**What is expected:**
Substitute "Post a Comment" for "Leave a Reply" and write out all of the lines below again, leaving the pictures out and keeping everything else unchanged.

Text extracted from the pages:
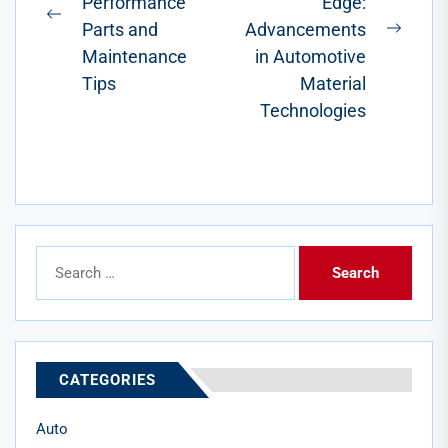
Performance
Edge:
Previous
Parts and
Advancements
Next
post:
Maintenance
in Automotive
post:
Tips
Material
Technologies
Search
for:
CATEGORIES
Auto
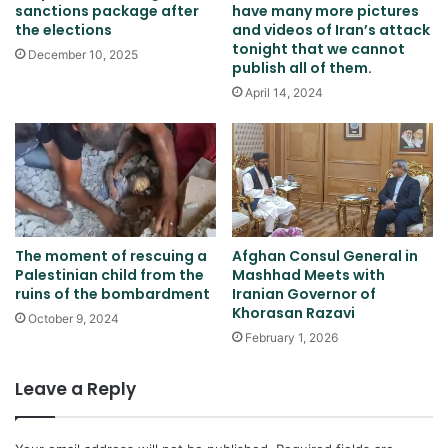
sanctions package after
have many more pictures
the elections
and videos of Iran’s attack
tonight that we cannot
December 10, 2025
publish all of them.
April 14, 2024
The moment of rescuing a
Afghan Consul General in
Palestinian child from the
Mashhad Meets with
ruins of the bombardment
Iranian Governor of
Khorasan Razavi
October 9, 2024
February 1, 2026
Leave a Reply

**Answer box:**
Performance
Edge:
Previous
Parts and
Advancements
Next
post:
Maintenance
in Automotive
post:
Tips
Material
Technologies
Search
for:
CATEGORIES
Auto
sanctions package after
have many more pictures
the elections
and videos of Iran’s attack
tonight that we cannot
December 10, 2025
publish all of them.
April 14, 2024
The moment of rescuing a
Afghan Consul General in
Palestinian child from the
Mashhad Meets with
ruins of the bombardment
Iranian Governor of
Khorasan Razavi
October 9, 2024
February 1, 2026
Post a Comment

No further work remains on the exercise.